**Exercise aim:**
Within the listing below, how many lines contain "down"? Only the number is wanted.

**Supplied records:**
+-------+

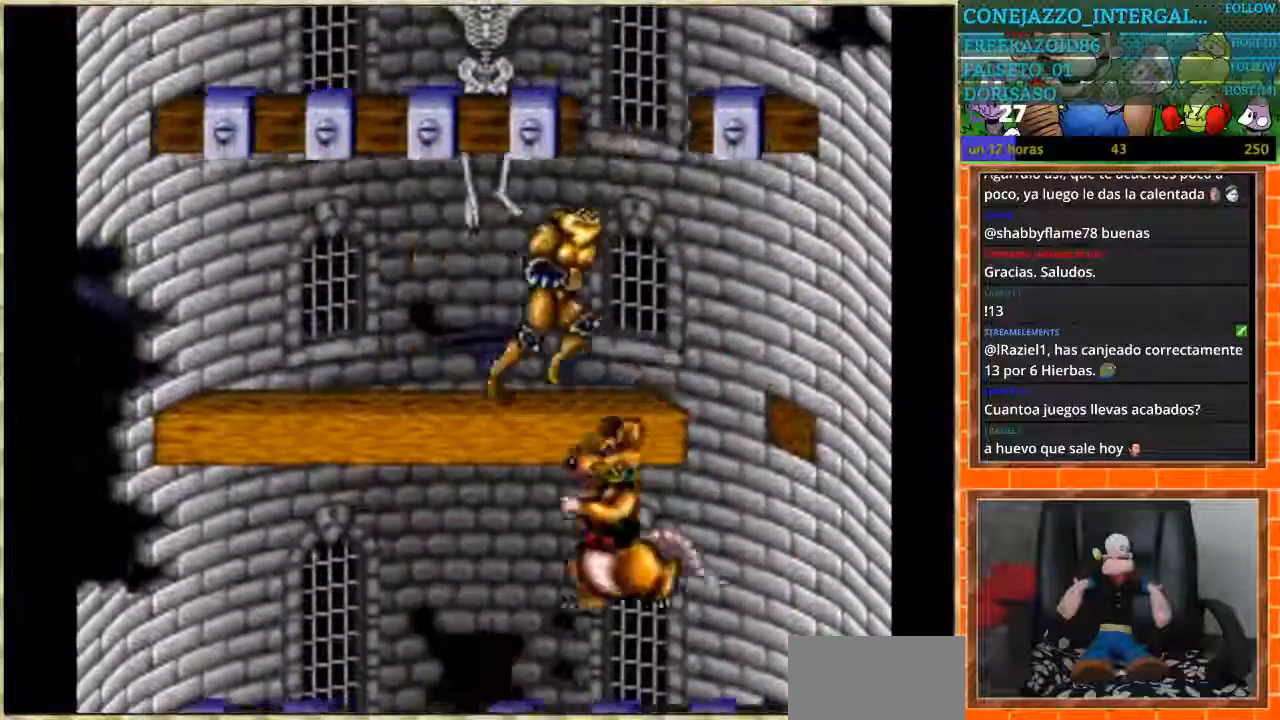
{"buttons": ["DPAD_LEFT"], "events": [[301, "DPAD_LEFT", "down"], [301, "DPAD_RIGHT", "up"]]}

+-------+

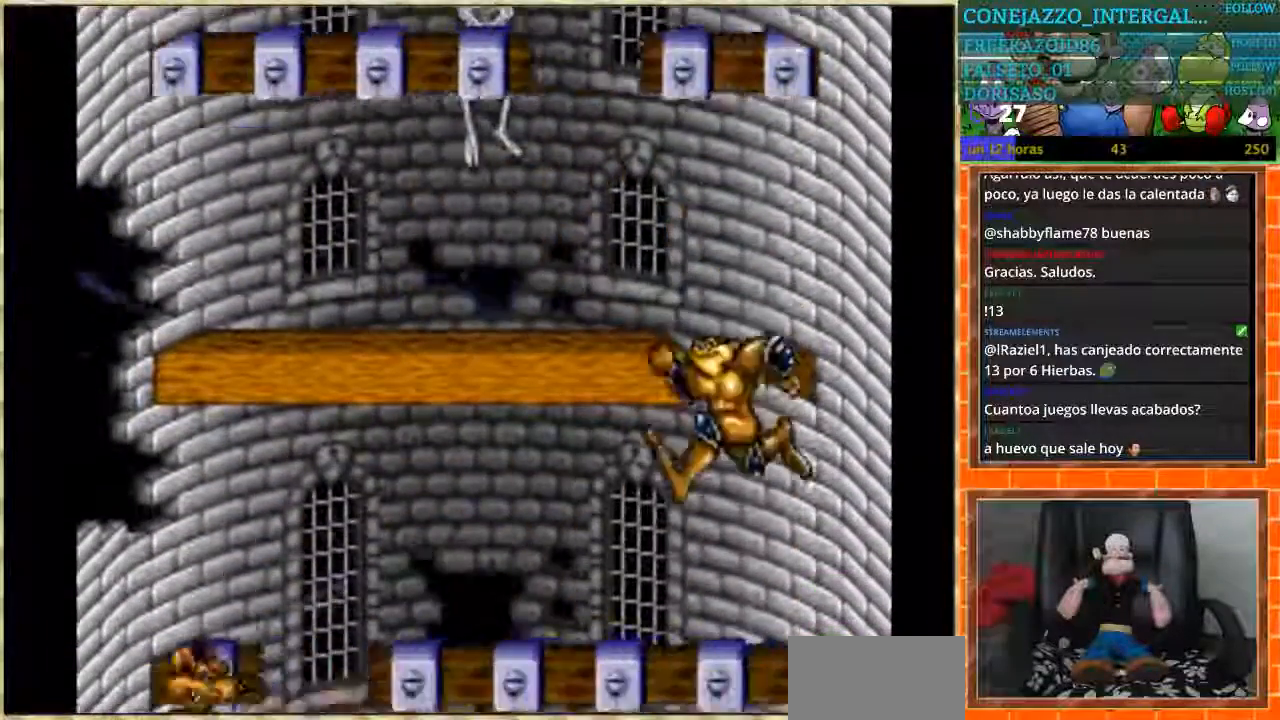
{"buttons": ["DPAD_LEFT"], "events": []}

+-------+

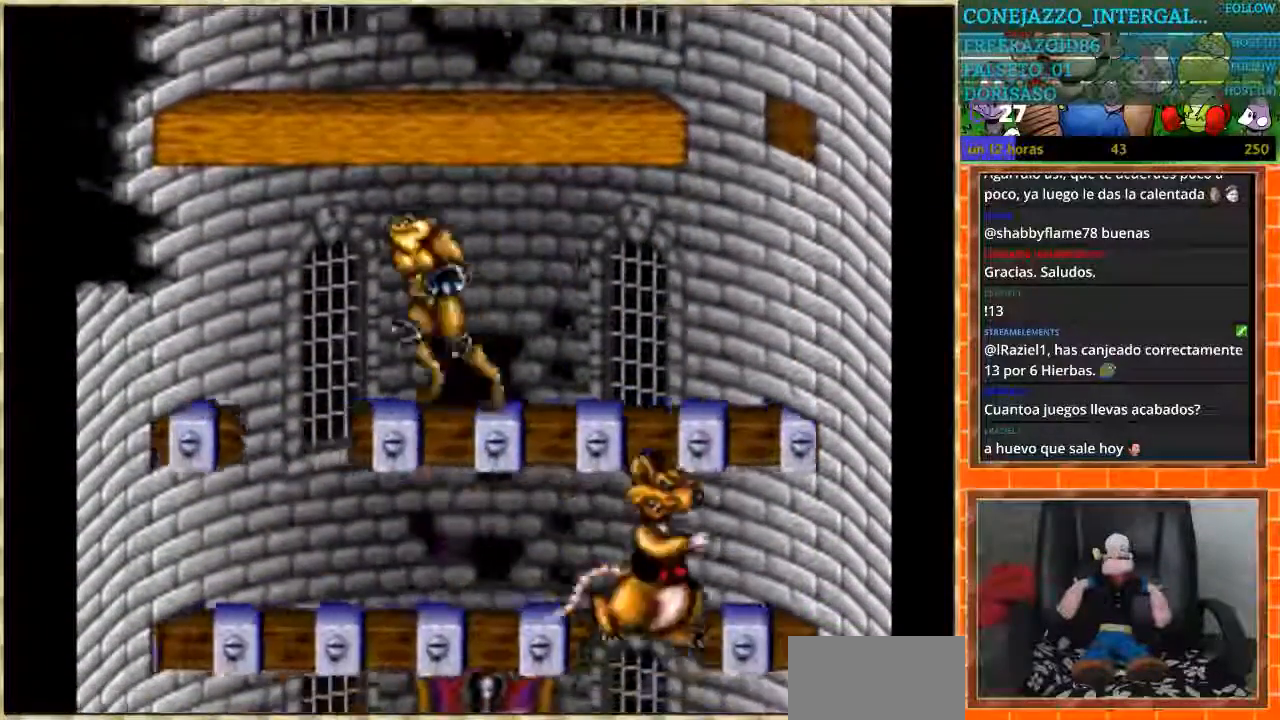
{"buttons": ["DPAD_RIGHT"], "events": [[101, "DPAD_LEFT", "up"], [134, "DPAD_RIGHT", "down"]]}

+-------+

**Output of the exercise:**
2